Detaylarını anlatacak olursak;

1960’lı yıllarda dünyada sadece sol hareketlerin içinde değil, tüm kesimlerde ABD’nin Vietnam’da uyguladığı katliamlara tepkiler yükselmişti. 1966 yılının Eylül ayına gelindiğinde, İngiliz filozofu ve matematikçisi Bernard Russell,  bir çağrı yaptı ve çağrıya olumlu yanıt veren kendi alanlarında dünyaca üne sahip tamamına yakını sol çevrelerden 15 bilim insanı, hukukçu, edebiyatçı, siyasetçi, sendikacı, gazeteci 13-15 Kasım 1966 tarihinde Russell’ın adıyla bilinen mahkemeyi kurdu. Mahkemenin amacı, Bernard Russell’ın ifadesiyle, “ABD’nin Vietnam’da işlediği savaş suçlarını belirlemek, insanoğlunun bu korkunç suçların tanıklığını üstlenmesini sağlamak ve insanlığı Vietnam’da adaletin safında birleştirmek”ti. Daha sonra mahkemenin üye sayısı 21’e çıkarıldı. İlk 15 isimde yer alanlardan biri de Türkiye İşçi Partisi’nden Mehmet Ali Aybar’dı.

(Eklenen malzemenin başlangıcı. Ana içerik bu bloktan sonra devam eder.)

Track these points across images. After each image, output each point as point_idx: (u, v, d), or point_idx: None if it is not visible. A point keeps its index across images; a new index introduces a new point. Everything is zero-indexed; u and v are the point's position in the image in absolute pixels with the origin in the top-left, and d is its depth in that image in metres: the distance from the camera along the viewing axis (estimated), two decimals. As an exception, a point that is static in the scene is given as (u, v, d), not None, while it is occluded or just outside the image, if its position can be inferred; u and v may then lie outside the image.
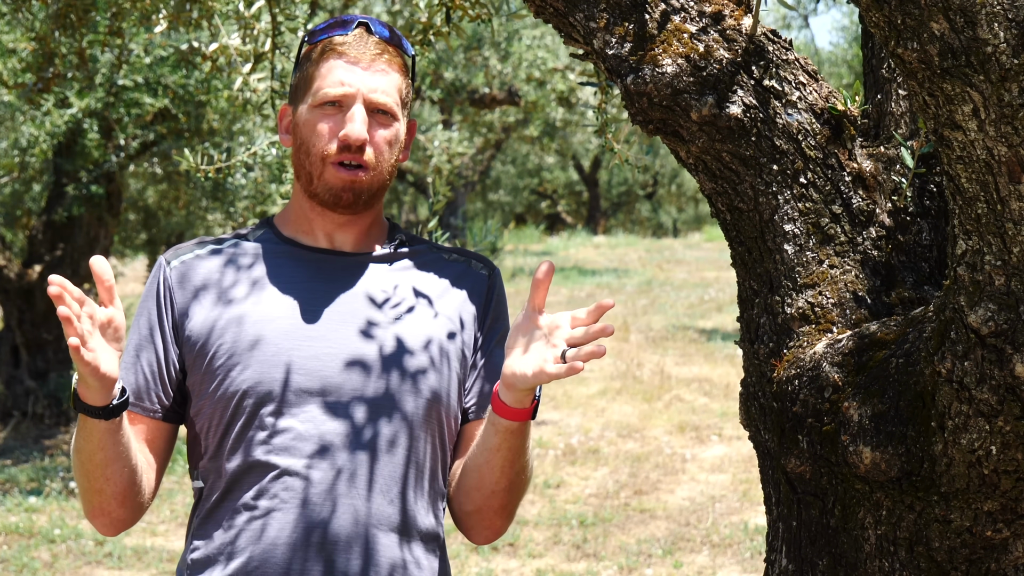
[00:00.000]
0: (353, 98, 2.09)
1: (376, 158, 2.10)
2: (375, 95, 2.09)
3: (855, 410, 1.97)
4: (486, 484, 2.11)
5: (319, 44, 2.14)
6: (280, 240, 2.17)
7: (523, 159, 31.20)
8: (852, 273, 2.09)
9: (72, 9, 4.07)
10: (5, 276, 9.66)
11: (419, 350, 2.11)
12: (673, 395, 10.64)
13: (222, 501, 2.08)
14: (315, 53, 2.14)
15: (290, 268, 2.14)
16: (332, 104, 2.10)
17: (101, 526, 2.12)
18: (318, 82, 2.11)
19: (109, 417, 1.98)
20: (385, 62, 2.12)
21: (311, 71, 2.13)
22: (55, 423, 9.72)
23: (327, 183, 2.10)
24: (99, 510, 2.09)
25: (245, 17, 3.33)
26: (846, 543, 2.06)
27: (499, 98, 15.36)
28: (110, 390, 1.96)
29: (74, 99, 8.02)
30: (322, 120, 2.10)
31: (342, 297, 2.12)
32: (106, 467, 2.03)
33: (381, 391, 2.08)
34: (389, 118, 2.11)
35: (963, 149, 1.71)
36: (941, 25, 1.63)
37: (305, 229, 2.17)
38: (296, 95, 2.16)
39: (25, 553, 6.75)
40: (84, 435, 2.01)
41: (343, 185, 2.09)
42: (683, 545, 6.93)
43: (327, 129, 2.09)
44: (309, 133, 2.11)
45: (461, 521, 2.19)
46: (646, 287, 18.50)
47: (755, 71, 2.07)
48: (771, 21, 19.72)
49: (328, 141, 2.09)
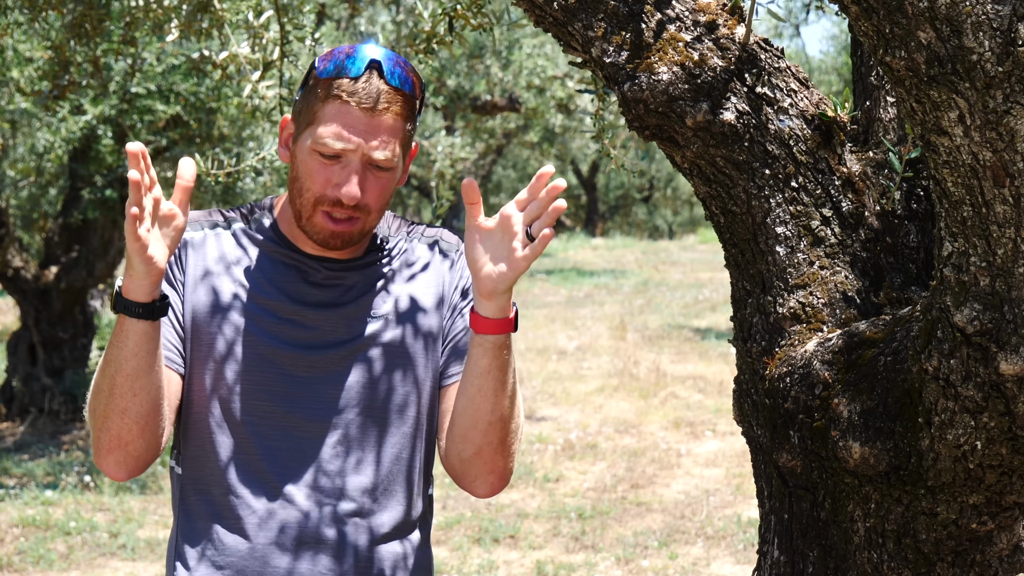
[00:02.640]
0: (353, 154, 2.01)
1: (367, 208, 2.06)
2: (375, 152, 2.02)
3: (845, 406, 1.97)
4: (482, 416, 2.05)
5: (328, 79, 2.03)
6: (277, 241, 2.14)
7: (523, 164, 31.10)
8: (842, 274, 2.10)
9: (87, 19, 4.08)
10: (22, 277, 9.69)
11: (396, 356, 2.11)
12: (669, 392, 10.66)
13: (195, 494, 2.10)
14: (321, 89, 2.04)
15: (284, 267, 2.12)
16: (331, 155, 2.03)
17: (114, 463, 2.02)
18: (320, 126, 2.02)
19: (150, 317, 1.93)
20: (392, 114, 2.03)
21: (315, 108, 2.04)
22: (71, 419, 9.75)
23: (315, 228, 2.06)
24: (117, 441, 2.00)
25: (254, 26, 3.34)
26: (836, 535, 2.06)
27: (500, 105, 15.34)
28: (156, 284, 1.92)
29: (89, 106, 8.05)
30: (319, 167, 2.03)
31: (328, 303, 2.11)
32: (136, 379, 1.95)
33: (360, 398, 2.09)
34: (387, 171, 2.06)
35: (949, 154, 1.71)
36: (928, 34, 1.64)
37: (296, 235, 2.14)
38: (298, 120, 2.08)
39: (41, 545, 6.77)
40: (120, 340, 1.94)
41: (331, 233, 2.06)
42: (678, 537, 6.95)
43: (323, 179, 2.03)
44: (305, 175, 2.05)
45: (464, 474, 2.12)
46: (642, 287, 18.48)
47: (748, 78, 2.07)
48: (763, 30, 19.65)
49: (321, 189, 2.03)
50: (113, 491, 7.81)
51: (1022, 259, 1.71)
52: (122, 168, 9.05)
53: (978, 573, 2.03)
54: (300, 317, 2.10)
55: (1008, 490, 1.90)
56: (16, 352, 9.97)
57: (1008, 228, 1.70)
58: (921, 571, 2.01)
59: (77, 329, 9.97)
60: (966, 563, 2.01)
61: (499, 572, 6.44)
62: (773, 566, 2.17)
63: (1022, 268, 1.71)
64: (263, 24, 3.37)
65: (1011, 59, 1.60)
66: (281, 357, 2.08)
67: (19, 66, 7.16)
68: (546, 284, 18.90)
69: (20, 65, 7.16)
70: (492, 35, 3.01)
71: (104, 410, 1.99)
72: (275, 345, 2.08)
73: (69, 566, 6.54)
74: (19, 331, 10.08)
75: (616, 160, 2.60)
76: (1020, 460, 1.86)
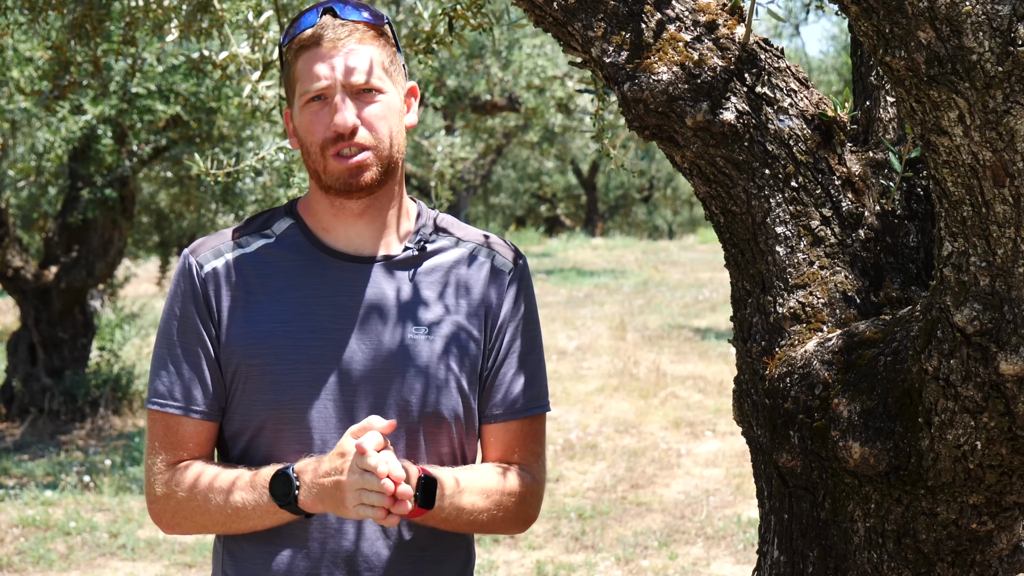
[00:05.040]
0: (333, 88, 2.05)
1: (372, 136, 2.07)
2: (352, 77, 2.05)
3: (844, 406, 1.98)
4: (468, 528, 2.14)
5: (291, 43, 2.10)
6: (306, 239, 2.13)
7: (523, 164, 31.16)
8: (842, 274, 2.10)
9: (87, 19, 4.09)
10: (22, 277, 9.71)
11: (432, 372, 2.10)
12: (669, 392, 10.66)
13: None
14: (290, 54, 2.10)
15: (315, 278, 2.11)
16: (316, 99, 2.07)
17: (167, 528, 2.15)
18: (298, 82, 2.08)
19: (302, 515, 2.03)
20: (356, 41, 2.07)
21: (291, 72, 2.10)
22: (70, 419, 9.76)
23: (333, 174, 2.07)
24: (181, 530, 2.13)
25: (254, 26, 3.35)
26: (836, 535, 2.07)
27: (500, 105, 15.36)
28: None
29: (89, 106, 8.06)
30: (311, 117, 2.07)
31: (363, 316, 2.10)
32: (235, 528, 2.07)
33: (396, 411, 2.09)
34: (374, 94, 2.07)
35: (949, 154, 1.71)
36: (928, 34, 1.64)
37: (326, 225, 2.14)
38: (289, 99, 2.14)
39: (41, 545, 6.79)
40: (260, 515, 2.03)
41: (348, 171, 2.06)
42: (678, 537, 6.95)
43: (318, 124, 2.07)
44: (305, 132, 2.09)
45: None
46: (642, 287, 18.50)
47: (748, 78, 2.07)
48: (763, 30, 19.64)
49: (322, 134, 2.06)
50: (113, 491, 7.82)
51: (1022, 259, 1.71)
52: (122, 168, 9.06)
53: (978, 573, 2.03)
54: (336, 332, 2.09)
55: (1008, 490, 1.90)
56: (16, 352, 9.98)
57: (1008, 228, 1.70)
58: (921, 571, 2.02)
59: (77, 329, 9.98)
60: (966, 563, 2.01)
61: (499, 572, 6.45)
62: (773, 566, 2.17)
63: (1022, 268, 1.71)
64: (263, 24, 3.37)
65: (1011, 59, 1.60)
66: (320, 372, 2.08)
67: (19, 66, 7.17)
68: (546, 284, 18.90)
69: (20, 65, 7.17)
70: (492, 35, 3.02)
71: (192, 521, 2.10)
72: (314, 362, 2.08)
73: (69, 566, 6.55)
74: (19, 331, 10.10)
75: (616, 160, 2.60)
76: (1020, 460, 1.86)
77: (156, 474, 2.10)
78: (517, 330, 2.18)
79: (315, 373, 2.07)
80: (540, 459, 2.21)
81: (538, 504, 2.20)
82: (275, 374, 2.07)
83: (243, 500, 2.03)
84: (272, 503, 2.01)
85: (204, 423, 2.11)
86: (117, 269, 11.16)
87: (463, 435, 2.15)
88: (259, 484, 2.02)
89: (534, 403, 2.19)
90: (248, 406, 2.09)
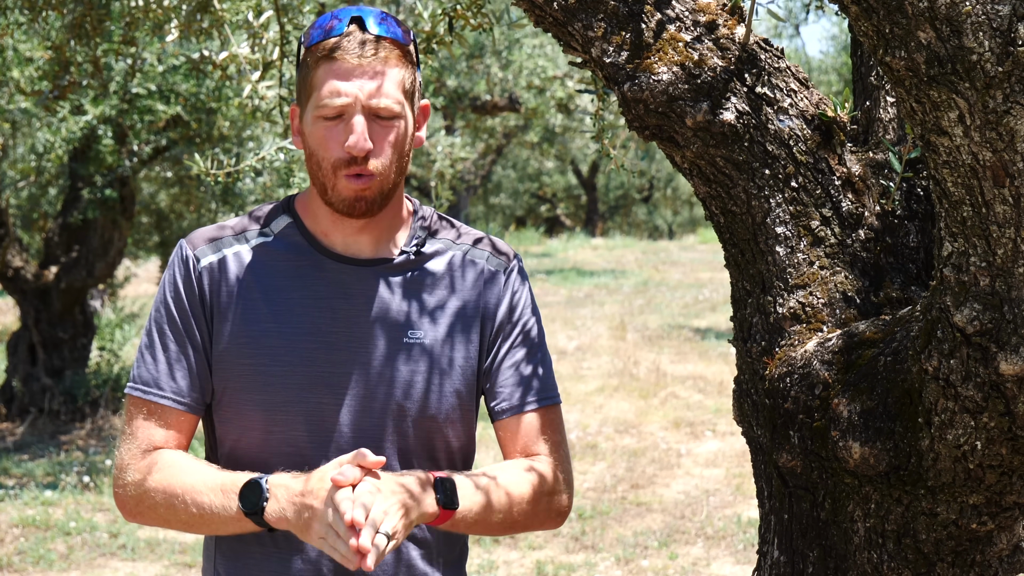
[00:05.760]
0: (352, 108, 2.01)
1: (380, 163, 2.04)
2: (374, 100, 2.02)
3: (844, 407, 1.98)
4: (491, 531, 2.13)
5: (314, 48, 2.05)
6: (304, 240, 2.12)
7: (523, 164, 31.17)
8: (842, 274, 2.10)
9: (87, 19, 4.09)
10: (22, 277, 9.71)
11: (428, 372, 2.10)
12: (669, 392, 10.67)
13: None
14: (311, 58, 2.05)
15: (312, 280, 2.10)
16: (334, 115, 2.03)
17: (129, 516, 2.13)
18: (317, 92, 2.03)
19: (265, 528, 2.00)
20: (381, 61, 2.03)
21: (309, 77, 2.05)
22: (70, 419, 9.77)
23: (340, 194, 2.04)
24: (143, 520, 2.11)
25: (254, 27, 3.35)
26: (836, 535, 2.07)
27: (500, 105, 15.36)
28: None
29: (89, 106, 8.07)
30: (326, 132, 2.03)
31: (358, 320, 2.09)
32: (197, 528, 2.05)
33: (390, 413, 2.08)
34: (392, 120, 2.04)
35: (949, 154, 1.72)
36: (928, 34, 1.64)
37: (324, 228, 2.12)
38: (300, 98, 2.10)
39: (41, 545, 6.79)
40: (224, 520, 2.00)
41: (355, 196, 2.04)
42: (678, 537, 6.96)
43: (334, 142, 2.03)
44: (317, 145, 2.05)
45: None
46: (642, 287, 18.50)
47: (748, 78, 2.08)
48: (763, 30, 19.68)
49: (336, 152, 2.03)
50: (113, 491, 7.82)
51: (1022, 259, 1.71)
52: (122, 168, 9.07)
53: (978, 573, 2.04)
54: (331, 335, 2.08)
55: (1008, 490, 1.91)
56: (16, 352, 9.99)
57: (1008, 228, 1.70)
58: (921, 571, 2.02)
59: (77, 329, 9.99)
60: (966, 563, 2.02)
61: (499, 572, 6.45)
62: (773, 566, 2.17)
63: (1022, 268, 1.72)
64: (263, 24, 3.38)
65: (1011, 59, 1.60)
66: (314, 375, 2.07)
67: (19, 66, 7.17)
68: (546, 284, 18.91)
69: (20, 65, 7.18)
70: (492, 35, 3.02)
71: (155, 514, 2.08)
72: (308, 364, 2.07)
73: (69, 566, 6.55)
74: (19, 331, 10.10)
75: (616, 160, 2.60)
76: (1020, 460, 1.86)
77: (128, 460, 2.08)
78: (518, 327, 2.17)
79: (308, 376, 2.06)
80: (561, 449, 2.19)
81: (569, 495, 2.18)
82: (268, 375, 2.06)
83: (210, 502, 2.00)
84: (239, 511, 1.98)
85: (184, 414, 2.09)
86: (117, 269, 11.16)
87: (460, 439, 2.14)
88: (230, 489, 2.00)
89: (544, 395, 2.18)
90: (239, 405, 2.07)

Mahkemenin başkanlığına Bernard Russell ile birlikte Jean Paul Sartre, Yugoslav hukuk doktoru ve tarihçi Vladimir Dedijer ve Fransız matematik profesörü Laurent Schwartz seçildi. Mahkeme çalışmalarına 2 Mayıs 1967 tarihinde Stockholm’de yaptığı ilk oturumla başladı.

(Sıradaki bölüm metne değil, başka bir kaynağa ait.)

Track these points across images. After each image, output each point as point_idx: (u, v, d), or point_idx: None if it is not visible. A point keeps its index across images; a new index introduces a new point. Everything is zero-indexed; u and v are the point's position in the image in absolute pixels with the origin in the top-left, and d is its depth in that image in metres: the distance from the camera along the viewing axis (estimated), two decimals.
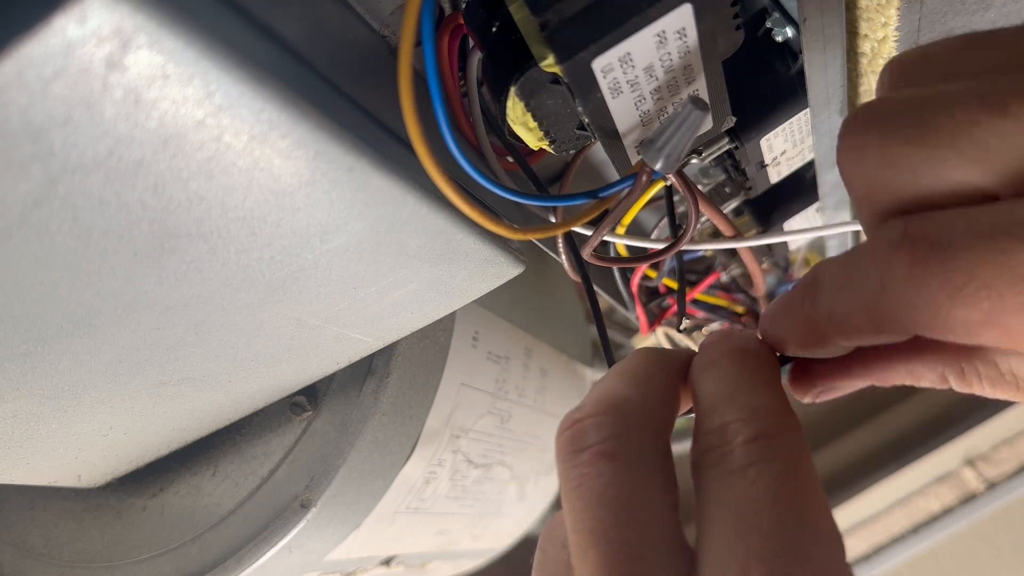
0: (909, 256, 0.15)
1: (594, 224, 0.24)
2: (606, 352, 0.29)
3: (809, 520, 0.16)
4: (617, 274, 0.37)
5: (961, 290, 0.14)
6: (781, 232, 0.34)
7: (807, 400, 0.21)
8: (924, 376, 0.19)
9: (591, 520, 0.17)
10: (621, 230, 0.31)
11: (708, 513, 0.17)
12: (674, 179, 0.24)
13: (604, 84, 0.19)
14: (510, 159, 0.26)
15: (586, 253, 0.26)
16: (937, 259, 0.14)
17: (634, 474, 0.18)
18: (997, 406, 0.75)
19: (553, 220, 0.27)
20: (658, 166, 0.20)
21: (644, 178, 0.21)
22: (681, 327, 0.34)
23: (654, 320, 0.39)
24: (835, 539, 0.16)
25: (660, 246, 0.28)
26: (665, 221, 0.35)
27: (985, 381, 0.19)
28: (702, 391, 0.19)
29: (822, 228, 0.30)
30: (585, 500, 0.18)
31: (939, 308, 0.14)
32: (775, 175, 0.34)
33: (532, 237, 0.23)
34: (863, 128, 0.16)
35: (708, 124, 0.23)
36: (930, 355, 0.19)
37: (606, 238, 0.28)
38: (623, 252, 0.35)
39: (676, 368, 0.20)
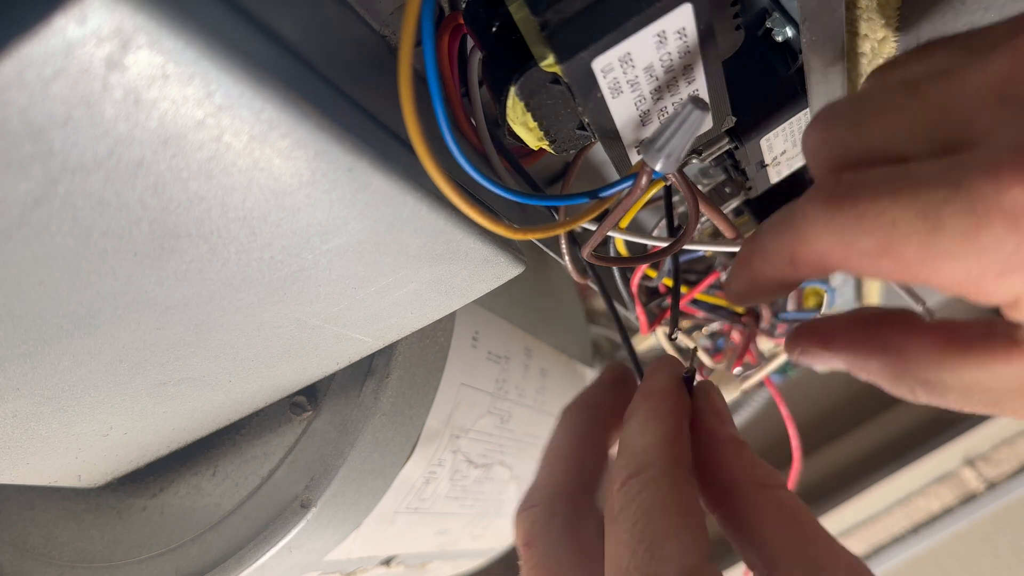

Özet olarak aktaracak olursak, 20 Kasım 1967 tarihinde Kopenhag’da yapılan ikinci oturumda Mahkeme Başkanı Jean Paul Sartre, “soykırım” suçu üzerine bir bildiri sundu. Sartre’nin bildirisinde, Birinci Dünya Savaşı sırasında yaşanan Ermeni öldürümleri de “soykırım” örneği olarak anılıyordu. Mehmet Ali Aybar buna itiraz etti ve gerek mahkeme üyelerini gerekse de Sartre’yi bu konuda detaylı bir şekilde bilgilendirdi.

Aybar itirazında olayların Birinci Dünya Savaşı’nda Çarlık Rusyası destekli Ermeni çetelerin saldırılarıyla başladığını, sonra karşılıklı öldürme olaylarının olduğunu belgeleri ve kendi tanıklıklarıyla aktarmıştır.

Bu bilgilendirme sonunda Sartre ikna olarak mahkemeye sunduğu ve “soykırım”ın ne olduğunu açıklayan tebliğinden “Ermeni soykırımı” iddiasını çıkardı.

Sıklıkla Aybar ve o dönemin TİP liderlerini ağzına alan günümüz emperyalist taşeronu ve Türk düşmanı TİP’liler Türk milletine düşmanlıklarına muhalefet maskesi takmaya devam ediyor. Türk milleti de bunları hafızasına not ediyor.